The only thing that makes me feel better about the extra expense (or airpoints) involved here is looking back down into the economy cabin, where everyone's jammed in with their elbows tucked into their sides, looking distinctly strait-laced and Victorian. If that's the alternative (ignoring here the impossible expense of personally-paid-for Business, with its - spit - LIE-FLAT beds) then Premium Economy is the only way to go. But don't expect to be wafted off to the Land of Nod without pharmacological assistance. Or alcohol. Probably both.

Mind you, as compensation for the recline fail, there's the size of the loo, which in airplane terms is enormous, with space for oooh, whatever you might fancy. There's even a wall mocked-up as a bookshelf, complete with fictitious titles. Or possibly inspirational? Because one of them is 'The Mile-High Club.

Wednesday 29 June 2011

Welcome to the USA. No, really.

So now I have to eat my words. Here I am in transit at LAX and it's not hateful at all. We've got nearly two hours of kicking our heels in what is pretty much a sensory deprivation tank (although with free WiFi, coffee and snacks so really not very deprived at all) - but everyone has been friendly and relaxed.
There was that usual "Let's photograph and fingerprint everyone in the world!
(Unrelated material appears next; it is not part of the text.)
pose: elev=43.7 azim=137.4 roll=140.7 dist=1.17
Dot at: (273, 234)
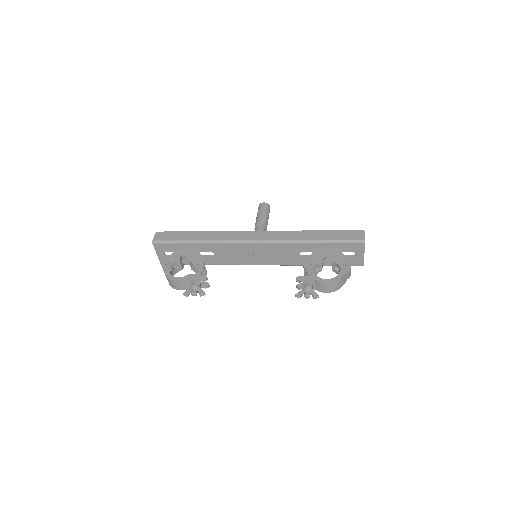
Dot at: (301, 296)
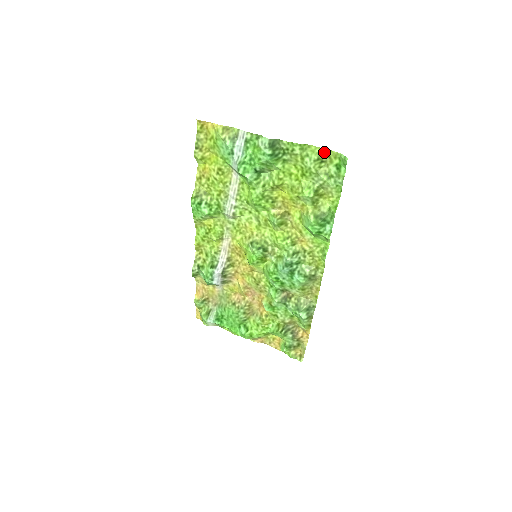
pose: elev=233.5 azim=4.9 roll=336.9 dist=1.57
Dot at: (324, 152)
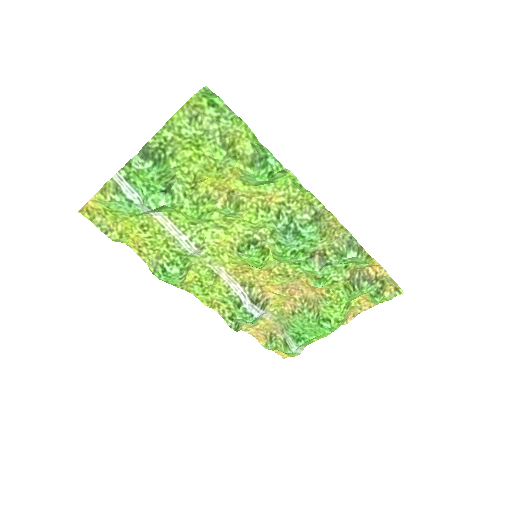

Twice! Or as often as we can!" project going on of course, but we were able to take our own time about going to get it done. And though Rodriguez was thrown by a previous Press visa, that caused great anxiety at the border last time on the way to Seattle, I didn't get growled at this time. Which is always nice.
So it's sunny and warm and smoggy outside, and the girls were squeaking with excitement as we came in to land, but we're cut off from it all in this no-man's land until we set off again on the next leg to London. Yay!

Tuesday 28 June 2011

No more sleeps

Now while some of us, in the run-up to our family expedition to the Other Hemisphere, have been flat-out toothbrushing mould out of the inner recesses of the shower cabinet, hacking a rotted tree stump out of the hen-run and terrifying the dog by taking her for a public bath and pedicure, others have had the leisure to be playing with the labelling machine.* You might have thought that see-through plastic containers obviated the need for labels, but clearly (ha) not.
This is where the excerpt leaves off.